>> START Source material

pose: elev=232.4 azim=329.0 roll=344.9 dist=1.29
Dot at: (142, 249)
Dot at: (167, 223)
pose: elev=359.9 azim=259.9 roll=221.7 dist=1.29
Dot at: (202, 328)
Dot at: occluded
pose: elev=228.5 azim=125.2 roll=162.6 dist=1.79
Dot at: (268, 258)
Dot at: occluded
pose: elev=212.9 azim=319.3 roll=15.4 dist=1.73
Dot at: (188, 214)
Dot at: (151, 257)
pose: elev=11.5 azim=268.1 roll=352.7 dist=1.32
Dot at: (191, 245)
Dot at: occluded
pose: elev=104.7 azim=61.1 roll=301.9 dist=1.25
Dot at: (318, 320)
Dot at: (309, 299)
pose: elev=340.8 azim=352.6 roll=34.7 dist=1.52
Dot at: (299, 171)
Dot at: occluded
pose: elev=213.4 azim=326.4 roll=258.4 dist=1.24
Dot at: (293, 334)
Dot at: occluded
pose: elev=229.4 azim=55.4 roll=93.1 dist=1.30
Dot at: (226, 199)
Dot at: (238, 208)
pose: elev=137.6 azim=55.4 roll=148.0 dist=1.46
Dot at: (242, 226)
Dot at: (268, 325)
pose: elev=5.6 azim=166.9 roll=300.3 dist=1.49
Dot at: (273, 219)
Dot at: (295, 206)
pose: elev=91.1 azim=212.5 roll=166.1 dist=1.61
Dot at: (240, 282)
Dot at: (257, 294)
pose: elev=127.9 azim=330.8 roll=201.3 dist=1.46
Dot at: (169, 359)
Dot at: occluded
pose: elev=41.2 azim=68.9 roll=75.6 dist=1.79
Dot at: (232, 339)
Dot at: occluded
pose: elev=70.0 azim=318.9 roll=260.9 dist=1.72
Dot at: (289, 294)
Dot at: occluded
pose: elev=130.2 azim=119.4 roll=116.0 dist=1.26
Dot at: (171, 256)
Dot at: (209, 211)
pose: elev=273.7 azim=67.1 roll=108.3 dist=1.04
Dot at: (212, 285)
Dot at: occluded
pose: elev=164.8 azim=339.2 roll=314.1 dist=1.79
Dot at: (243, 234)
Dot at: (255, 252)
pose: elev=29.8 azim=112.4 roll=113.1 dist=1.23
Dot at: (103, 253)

>> END Source material

Reproduce the data above word for word, starting at its first line and ending at the line that contains "Dot at: (309, 299)".

pose: elev=232.4 azim=329.0 roll=344.9 dist=1.29
Dot at: (142, 249)
Dot at: (167, 223)
pose: elev=359.9 azim=259.9 roll=221.7 dist=1.29
Dot at: (202, 328)
Dot at: occluded
pose: elev=228.5 azim=125.2 roll=162.6 dist=1.79
Dot at: (268, 258)
Dot at: occluded
pose: elev=212.9 azim=319.3 roll=15.4 dist=1.73
Dot at: (188, 214)
Dot at: (151, 257)
pose: elev=11.5 azim=268.1 roll=352.7 dist=1.32
Dot at: (191, 245)
Dot at: occluded
pose: elev=104.7 azim=61.1 roll=301.9 dist=1.25
Dot at: (318, 320)
Dot at: (309, 299)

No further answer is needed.